Sequential production of interferon-γ by NK1.1+ T cells and natural killer cells is essential for the antimetastatic effect of α-galactosylceramide

Abstract

The antimetastatic effect of the CD1d-binding glycolipid, α-galactosylceramide (α-GalCer), is mediated by NK1.1+T (NKT) cells; however, the mechanisms behind this process are poorly defined. Although it has been shown to involve NK cells and interferon-γ (IFN-γ) production, the way these factors collaborate to mediate effective tumor rejection and the importance of other factors characteristic of NKT cell and NK cell activation are unknown. Using gene-targeted mice and antibody treatments, the critical need for interleukin 12 (IL-12), IFN-γ, and NK cells has been shown in the antimetastatic activity of α-GalCer in the lungs and the liver.
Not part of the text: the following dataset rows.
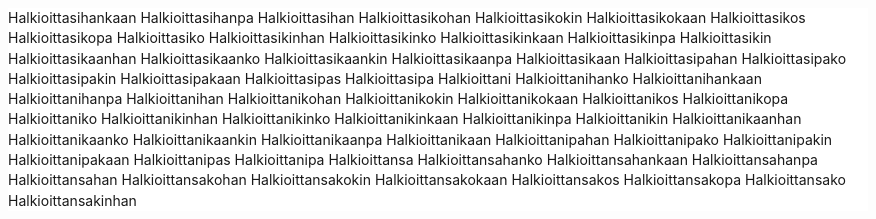 Halkioittasihankaan
Halkioittasihanpa
Halkioittasihan
Halkioittasikohan
Halkioittasikokin
Halkioittasikokaan
Halkioittasikos
Halkioittasikopa
Halkioittasiko
Halkioittasikinhan
Halkioittasikinko
Halkioittasikinkaan
Halkioittasikinpa
Halkioittasikin
Halkioittasikaanhan
Halkioittasikaanko
Halkioittasikaankin
Halkioittasikaanpa
Halkioittasikaan
Halkioittasipahan
Halkioittasipako
Halkioittasipakin
Halkioittasipakaan
Halkioittasipas
Halkioittasipa
Halkioittani
Halkioittanihanko
Halkioittanihankaan
Halkioittanihanpa
Halkioittanihan
Halkioittanikohan
Halkioittanikokin
Halkioittanikokaan
Halkioittanikos
Halkioittanikopa
Halkioittaniko
Halkioittanikinhan
Halkioittanikinko
Halkioittanikinkaan
Halkioittanikinpa
Halkioittanikin
Halkioittanikaanhan
Halkioittanikaanko
Halkioittanikaankin
Halkioittanikaanpa
Halkioittanikaan
Halkioittanipahan
Halkioittanipako
Halkioittanipakin
Halkioittanipakaan
Halkioittanipas
Halkioittanipa
Halkioittansa
Halkioittansahanko
Halkioittansahankaan
Halkioittansahanpa
Halkioittansahan
Halkioittansakohan
Halkioittansakokin
Halkioittansakokaan
Halkioittansakos
Halkioittansakopa
Halkioittansako
Halkioittansakinhan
By contrast, in lung and liver metastasis models, cytotoxic molecules expressed by NK cells and NKT cells (perforin, Fas ligand, and tumor necrosis factor-related apoptosis-inducing ligand) and an NKT cell-secreted cytokine, IL-4, were not necessary for the antitumor activity of α-GalCer. Like IL-12, IL-18 was required for optimal serum IFN-γ induction and control of lung metastases by α-GalCer. IL-18 was unnecessary for α-GalCer–related suppression of liver metastases. Most importantly, after adoptive transfer of α-GalCer–reactive NKT cells or NK cells into NKT cell-deficient, IFN-γ–deficient, or RAG-1–deficient mice, it was demonstrated that the sequential production of IFN-γ by NKT cells and NK cells was absolutely required to reconstitute the antimetastatic activity of α-GalCer.